__WHAT TO PRODUCE__.
Copy everything in the records exactly; the pictures stay out.

═════ DATA SUPPLIED

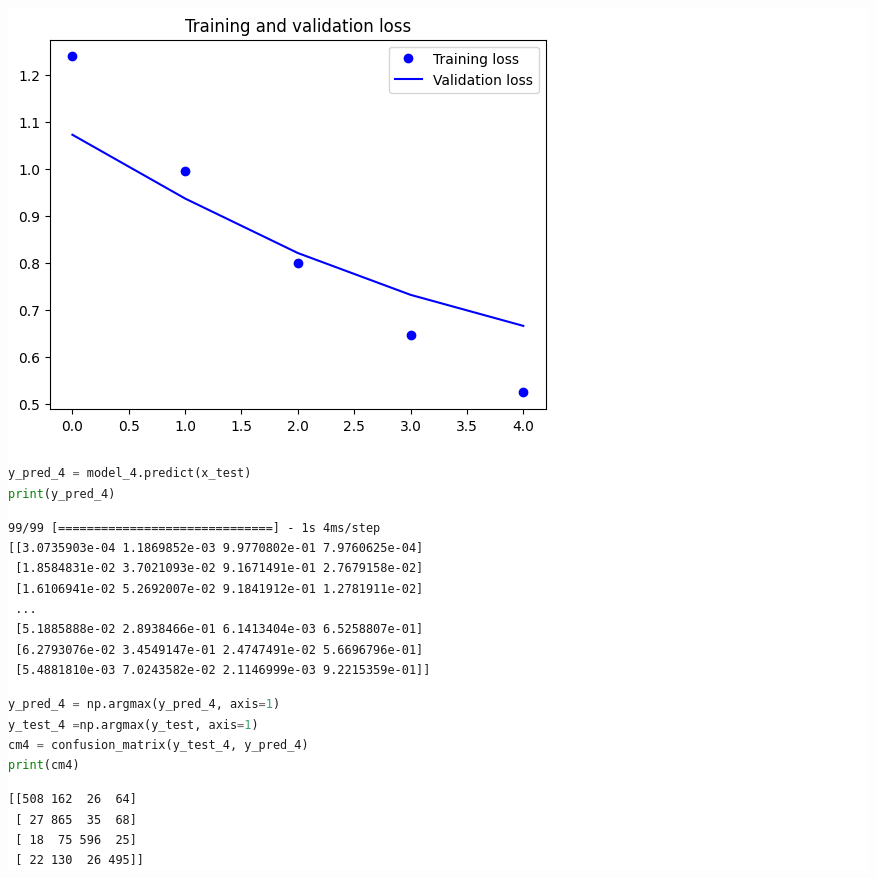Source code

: ![png](./figures/output_107_1.png)
    



```python
y_pred_4 = model_4.predict(x_test)
print(y_pred_4)
```

    99/99 [==============================] - 1s 4ms/step
    [[3.0735903e-04 1.1869852e-03 9.9770802e-01 7.9760625e-04]
     [1.8584831e-02 3.7021093e-02 9.1671491e-01 2.7679158e-02]
     [1.6106941e-02 5.2692007e-02 9.1841912e-01 1.2781911e-02]
     ...
     [5.1885888e-02 2.8938466e-01 6.1413404e-03 6.5258807e-01]
     [6.2793076e-02 3.4549147e-01 2.4747491e-02 5.6696796e-01]
     [5.4881810e-03 7.0243582e-02 2.1146999e-03 9.2215359e-01]]
    


```python
y_pred_4 = np.argmax(y_pred_4, axis=1)
y_test_4 =np.argmax(y_test, axis=1)
cm4 = confusion_matrix(y_test_4, y_pred_4)
print(cm4)
```

    [[508 162  26  64]
     [ 27 865  35  68]
     [ 18  75 596  25]
     [ 22 130  26 495]]
    


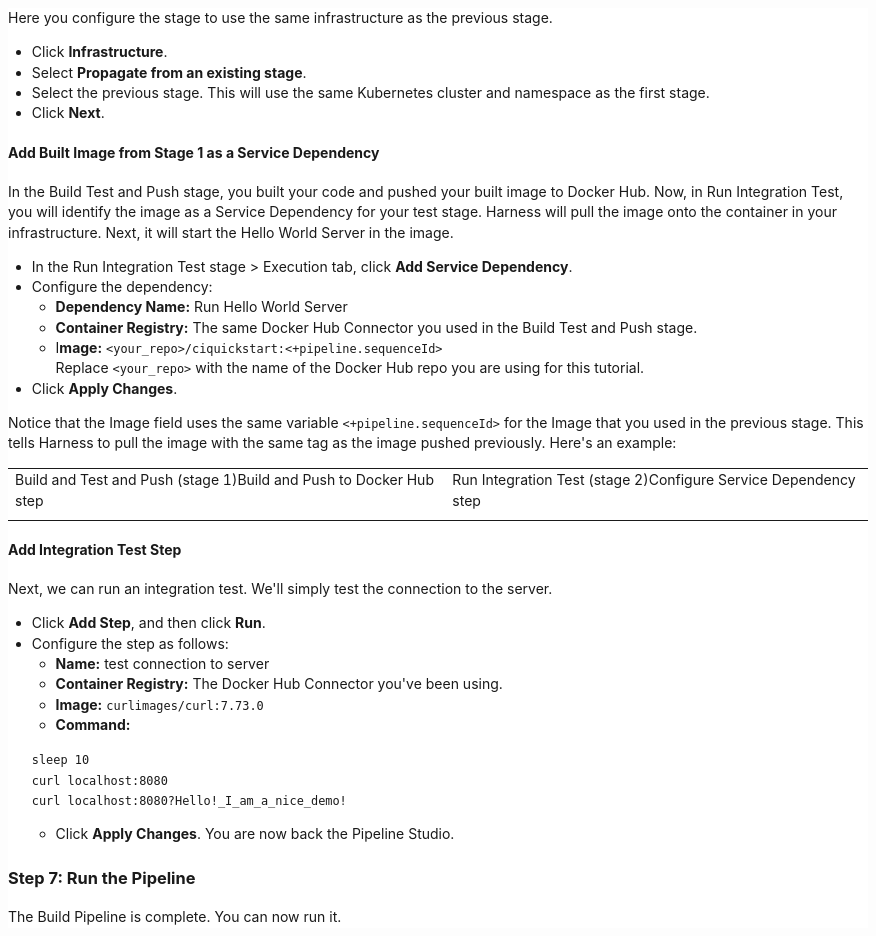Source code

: Here you configure the stage to use the same infrastructure as the previous stage.

* Click **Infrastructure**.
* Select **Propagate from an existing stage**.
* Select the previous stage. This will use the same Kubernetes cluster and namespace as the first stage.
* Click **Next**.

#### Add Built Image from Stage 1 as a Service Dependency

In the Build Test and Push stage, you built your code and pushed your built image to Docker Hub. Now, in Run Integration Test, you will identify the image as a Service Dependency for your test stage. Harness will pull the image onto the container in your infrastructure. Next, it will start the Hello World Server in the image.

* In the Run Integration Test stage > Execution tab, click **Add Service Dependency**.
* Configure the dependency:
	+ **Dependency Name:** Run Hello World Server
	+ **Container Registry:** The same Docker Hub Connector you used in the Build Test and Push stage.
	+ I**mage:** `<your_repo>/ciquickstart:<+pipeline.sequenceId>`  
	Replace `<your_repo>` with the name of the Docker Hub repo you are using for this tutorial.
* Click **Apply Changes**.

Notice that the Image field uses the same variable `<+pipeline.sequenceId>` for the Image that you used in the previous stage. This tells Harness to pull the image with the same tag as the image pushed previously. Here's an example:



|  |  |
| --- | --- |
| Build and Test and Push (stage 1)Build and Push to Docker Hub step | Run Integration Test (stage 2)Configure Service Dependency step |
|  |  |

#### Add Integration Test Step

Next, we can run an integration test. We'll simply test the connection to the server.

* Click **Add Step**, and then click **Run**.
* Configure the step as follows:
	+ **Name:** test connection to server
	+ **Container Registry:** The Docker Hub Connector you've been using.
	+ **Image:** `curlimages/curl:7.73.0`
	+ **Command:**
	```
	sleep 10  
	curl localhost:8080  
	curl localhost:8080?Hello!_I_am_a_nice_demo!
	```
	+ Click **Apply Changes**. You are now back the Pipeline Studio.

### Step 7: Run the Pipeline

The Build Pipeline is complete. You can now run it.
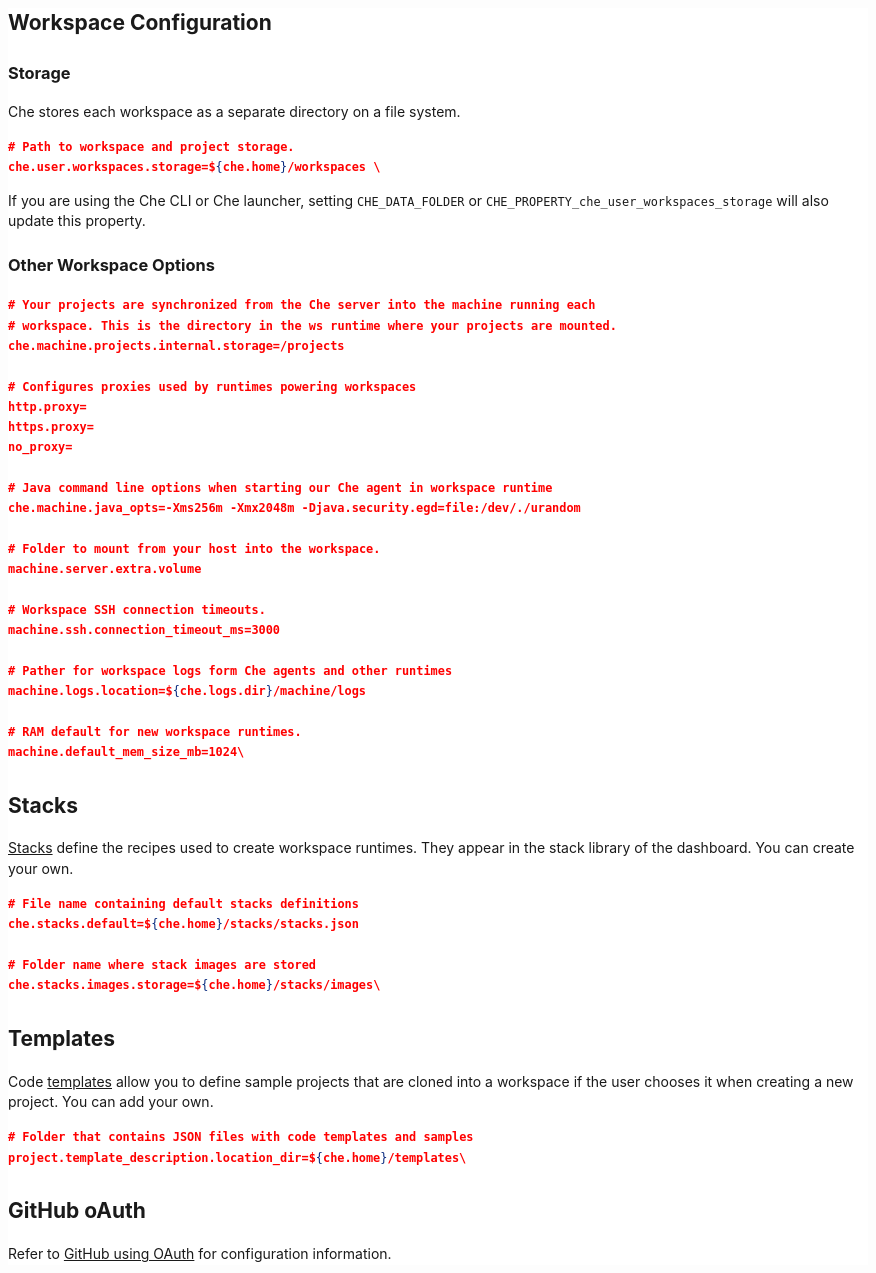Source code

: ## Workspace Configuration

### Storage
Che stores each workspace as a separate directory on a file system.
```json  
# Path to workspace and project storage.
che.user.workspaces.storage=${che.home}/workspaces \
```
If you are using the Che CLI or Che launcher, setting `CHE_DATA_FOLDER` or `CHE_PROPERTY_che_user_workspaces_storage` will also update this property.

### Other Workspace Options
```json  
# Your projects are synchronized from the Che server into the machine running each
# workspace. This is the directory in the ws runtime where your projects are mounted.
che.machine.projects.internal.storage=/projects

# Configures proxies used by runtimes powering workspaces
http.proxy=
https.proxy=
no_proxy=

# Java command line options when starting our Che agent in workspace runtime
che.machine.java_opts=-Xms256m -Xmx2048m -Djava.security.egd=file:/dev/./urandom

# Folder to mount from your host into the workspace.
machine.server.extra.volume

# Workspace SSH connection timeouts.
machine.ssh.connection_timeout_ms=3000

# Pather for workspace logs form Che agents and other runtimes
machine.logs.location=${che.logs.dir}/machine/logs

# RAM default for new workspace runtimes.
machine.default_mem_size_mb=1024\
```
## Stacks
[Stacks](https://eclipse-che.readme.io/docs/stacks) define the recipes used to create workspace runtimes. They appear in the stack library of the dashboard. You can create your own.
```json  
# File name containing default stacks definitions
che.stacks.default=${che.home}/stacks/stacks.json

# Folder name where stack images are stored
che.stacks.images.storage=${che.home}/stacks/images\
```
## Templates
Code [templates](doc:templates) allow you to define sample projects that are cloned into a workspace if the user chooses it when creating a new project. You can add your own.
```json  
# Folder that contains JSON files with code templates and samples
project.template_description.location_dir=${che.home}/templates\
```
## GitHub oAuth
Refer to [GitHub using OAuth](https://eclipse-che.readme.io/docs/git#section-github-oauth) for configuration information.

══════════

__SOLUTION__.
Source code

: ![png](./figures/output_107_1.png)
    



```python
y_pred_4 = model_4.predict(x_test)
print(y_pred_4)
```

    99/99 [==============================] - 1s 4ms/step
    [[3.0735903e-04 1.1869852e-03 9.9770802e-01 7.9760625e-04]
     [1.8584831e-02 3.7021093e-02 9.1671491e-01 2.7679158e-02]
     [1.6106941e-02 5.2692007e-02 9.1841912e-01 1.2781911e-02]
     ...
     [5.1885888e-02 2.8938466e-01 6.1413404e-03 6.5258807e-01]
     [6.2793076e-02 3.4549147e-01 2.4747491e-02 5.6696796e-01]
     [5.4881810e-03 7.0243582e-02 2.1146999e-03 9.2215359e-01]]
    


```python
y_pred_4 = np.argmax(y_pred_4, axis=1)
y_test_4 =np.argmax(y_test, axis=1)
cm4 = confusion_matrix(y_test_4, y_pred_4)
print(cm4)
```

    [[508 162  26  64]
     [ 27 865  35  68]
     [ 18  75 596  25]
     [ 22 130  26 495]]
    


Source code

: Here you configure the stage to use the same infrastructure as the previous stage.

* Click **Infrastructure**.
* Select **Propagate from an existing stage**.
* Select the previous stage. This will use the same Kubernetes cluster and namespace as the first stage.
* Click **Next**.

#### Add Built Image from Stage 1 as a Service Dependency

In the Build Test and Push stage, you built your code and pushed your built image to Docker Hub. Now, in Run Integration Test, you will identify the image as a Service Dependency for your test stage. Harness will pull the image onto the container in your infrastructure. Next, it will start the Hello World Server in the image.

* In the Run Integration Test stage > Execution tab, click **Add Service Dependency**.
* Configure the dependency:
	+ **Dependency Name:** Run Hello World Server
	+ **Container Registry:** The same Docker Hub Connector you used in the Build Test and Push stage.
	+ I**mage:** `<your_repo>/ciquickstart:<+pipeline.sequenceId>`  
	Replace `<your_repo>` with the name of the Docker Hub repo you are using for this tutorial.
* Click **Apply Changes**.

Notice that the Image field uses the same variable `<+pipeline.sequenceId>` for the Image that you used in the previous stage. This tells Harness to pull the image with the same tag as the image pushed previously. Here's an example:



|  |  |
| --- | --- |
| Build and Test and Push (stage 1)Build and Push to Docker Hub step | Run Integration Test (stage 2)Configure Service Dependency step |
|  |  |

#### Add Integration Test Step

Next, we can run an integration test. We'll simply test the connection to the server.

* Click **Add Step**, and then click **Run**.
* Configure the step as follows:
	+ **Name:** test connection to server
	+ **Container Registry:** The Docker Hub Connector you've been using.
	+ **Image:** `curlimages/curl:7.73.0`
	+ **Command:**
	```
	sleep 10  
	curl localhost:8080  
	curl localhost:8080?Hello!_I_am_a_nice_demo!
	```
	+ Click **Apply Changes**. You are now back the Pipeline Studio.

### Step 7: Run the Pipeline

The Build Pipeline is complete. You can now run it.
Source code

: ## Workspace Configuration

### Storage
Che stores each workspace as a separate directory on a file system.
```json  
# Path to workspace and project storage.
che.user.workspaces.storage=${che.home}/workspaces \
```
If you are using the Che CLI or Che launcher, setting `CHE_DATA_FOLDER` or `CHE_PROPERTY_che_user_workspaces_storage` will also update this property.

### Other Workspace Options
```json  
# Your projects are synchronized from the Che server into the machine running each
# workspace. This is the directory in the ws runtime where your projects are mounted.
che.machine.projects.internal.storage=/projects

# Configures proxies used by runtimes powering workspaces
http.proxy=
https.proxy=
no_proxy=

# Java command line options when starting our Che agent in workspace runtime
che.machine.java_opts=-Xms256m -Xmx2048m -Djava.security.egd=file:/dev/./urandom

# Folder to mount from your host into the workspace.
machine.server.extra.volume

# Workspace SSH connection timeouts.
machine.ssh.connection_timeout_ms=3000

# Pather for workspace logs form Che agents and other runtimes
machine.logs.location=${che.logs.dir}/machine/logs

# RAM default for new workspace runtimes.
machine.default_mem_size_mb=1024\
```
## Stacks
[Stacks](https://eclipse-che.readme.io/docs/stacks) define the recipes used to create workspace runtimes. They appear in the stack library of the dashboard. You can create your own.
```json  
# File name containing default stacks definitions
che.stacks.default=${che.home}/stacks/stacks.json

# Folder name where stack images are stored
che.stacks.images.storage=${che.home}/stacks/images\
```
## Templates
Code [templates](doc:templates) allow you to define sample projects that are cloned into a workspace if the user chooses it when creating a new project. You can add your own.
```json  
# Folder that contains JSON files with code templates and samples
project.template_description.location_dir=${che.home}/templates\
```
## GitHub oAuth
Refer to [GitHub using OAuth](https://eclipse-che.readme.io/docs/git#section-github-oauth) for configuration information.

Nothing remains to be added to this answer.